Pamela Manasi’s translation is both aesthetic and subtle.

Sunflowers of the Dark; Krishna Sobti, Translated from Hindi by Pamela Manasi, Katha, Rs.200




Krishna Sobti’s brilliance shines in each of her works. She not only picks themes of searing relevance to society, but also weaves them into compelling tales.

She evokes images in the mind with her descriptions, choice of metaphor and vocabulary. And keeps the reader engaged, at times wondering, at others guessing or hoping, or cringing, but never complacent.

But then that is what one expects from a masterful storyteller.

Sunflowers of the Dark (Surajmukhi Andhere Ke) is the story of Ratti, whose spirit is tortured by demons from her childhood.

Ahead of times

In this story, as in others, the author shows herself ahead of her times, handling themes that her generation preferred to ignore. Only recently has the official machinery of justice been forced to focus on a victim’s trauma and its long drawn aftermath. Even artists, particularly filmmakers, began to talk of the needs and desires of a woman not too long ago.

What stands in the way of Ratti’s fulfilment? Is it her fate, a cruel society, or her parents’ inability to help her heal?

All these perhaps, but most of all, Ratti’s own refusal (the word ‘stubborn’ comes up often in the story) to compromise with anything less than the truth renders her utterly lonely, yet unable to accept companionship.

In a world still largely male-oriented, those who write of a woman’s search for complete fulfilment are in danger of becoming cynics, or aggressive, or just plain clinical. But in Sobti’s Sunflowers…, one finds the unflinching presentation of reality suffused with compassion, and devoid of judgmental hostility.

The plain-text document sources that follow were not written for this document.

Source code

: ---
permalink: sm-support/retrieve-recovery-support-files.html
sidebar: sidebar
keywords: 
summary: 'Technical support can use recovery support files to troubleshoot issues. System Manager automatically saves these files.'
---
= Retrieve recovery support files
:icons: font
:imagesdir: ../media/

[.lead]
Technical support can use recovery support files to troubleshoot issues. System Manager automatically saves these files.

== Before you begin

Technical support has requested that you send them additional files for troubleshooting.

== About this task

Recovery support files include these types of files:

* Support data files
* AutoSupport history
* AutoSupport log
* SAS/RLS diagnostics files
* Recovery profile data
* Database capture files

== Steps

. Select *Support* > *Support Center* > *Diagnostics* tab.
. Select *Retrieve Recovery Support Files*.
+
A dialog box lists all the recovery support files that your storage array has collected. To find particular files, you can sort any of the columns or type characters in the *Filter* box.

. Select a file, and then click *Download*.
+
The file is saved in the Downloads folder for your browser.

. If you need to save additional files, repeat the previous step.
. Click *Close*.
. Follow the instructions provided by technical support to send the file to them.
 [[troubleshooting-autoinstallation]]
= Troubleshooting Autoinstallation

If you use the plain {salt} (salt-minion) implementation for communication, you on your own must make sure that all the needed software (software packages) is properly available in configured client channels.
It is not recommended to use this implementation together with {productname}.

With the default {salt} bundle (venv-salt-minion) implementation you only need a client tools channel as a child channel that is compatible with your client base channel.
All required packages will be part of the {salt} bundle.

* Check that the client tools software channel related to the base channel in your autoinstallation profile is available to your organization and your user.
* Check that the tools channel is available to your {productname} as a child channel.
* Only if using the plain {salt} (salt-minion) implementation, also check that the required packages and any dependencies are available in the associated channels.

The success of a creative work is partly the resonances it creates in the mind of one who peruses it. Here, the language is simple, the story simply strung together. It is not a novel with numerous threads coming together at remote points in time, hundreds of pages away from where they took off.

Tortuous journey

Within just a hundred pages, the author acquaints us with Ratti’s tortuous journey, her fighting spirit that refuses to kneel though it weeps, a spirit that does not allow her to dissimulate for the sake of assuaging the ego of her male friends. Yet its reflections are many.

And in this fine translation, Pamela Manasi does a difficult job aesthetically and subtly. By bringing out an English translation of yet another of Krishna Sobti’s works, Katha has performed a service to readers and fans of this doyenne among Hindi authors.